» Written task
Rewrite the rows below with "line" substituted for every occurrence of "series", changing nothing else, and omit the pictures from your version.

*** Opening Working data ***

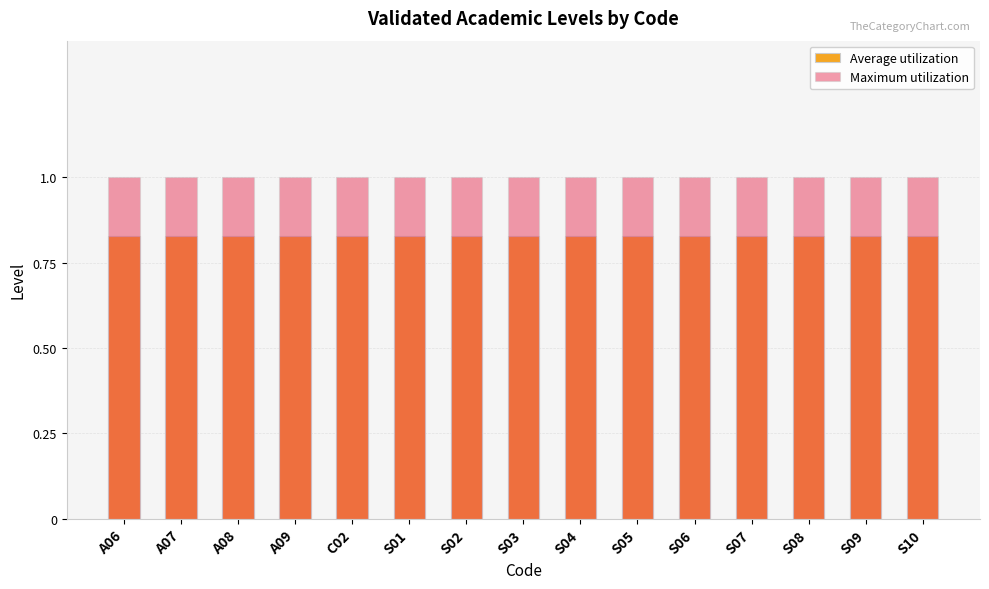

Read the Average utilization value at S09.

0.8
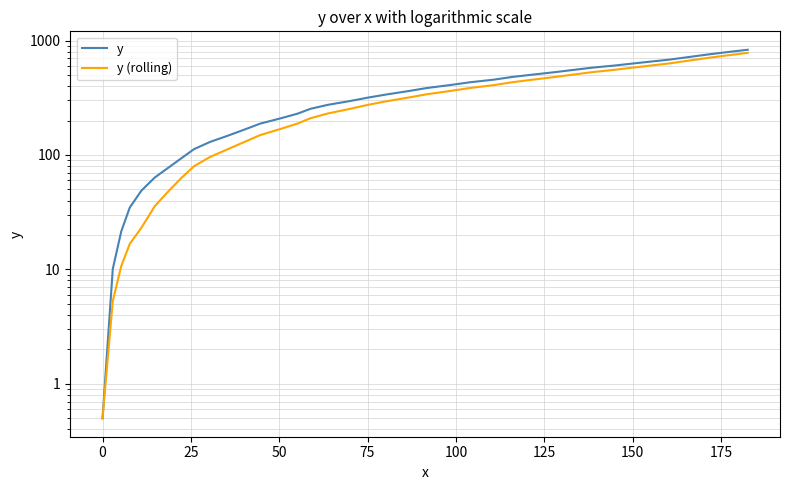

What is the difference between the second highest and minimum values in the y series?

804.6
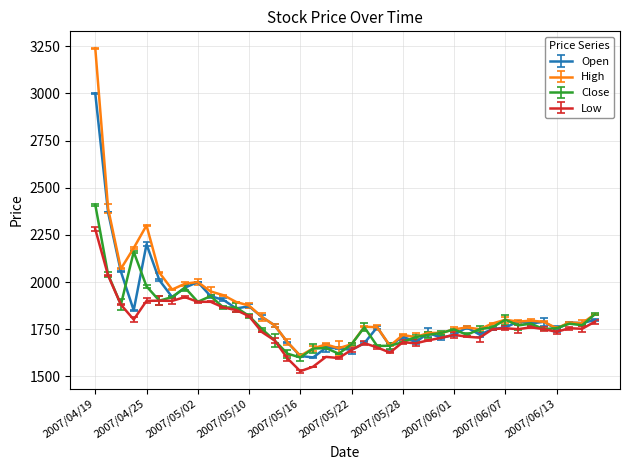

Which category has the lowest value in the Low series?

2007/05/16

*** Closing Working data ***

» Answer to this task
Read the Average utilization value at S09.

0.8

What is the difference between the second highest and minimum values in the y line?

804.6

Which category has the lowest value in the Low line?

2007/05/16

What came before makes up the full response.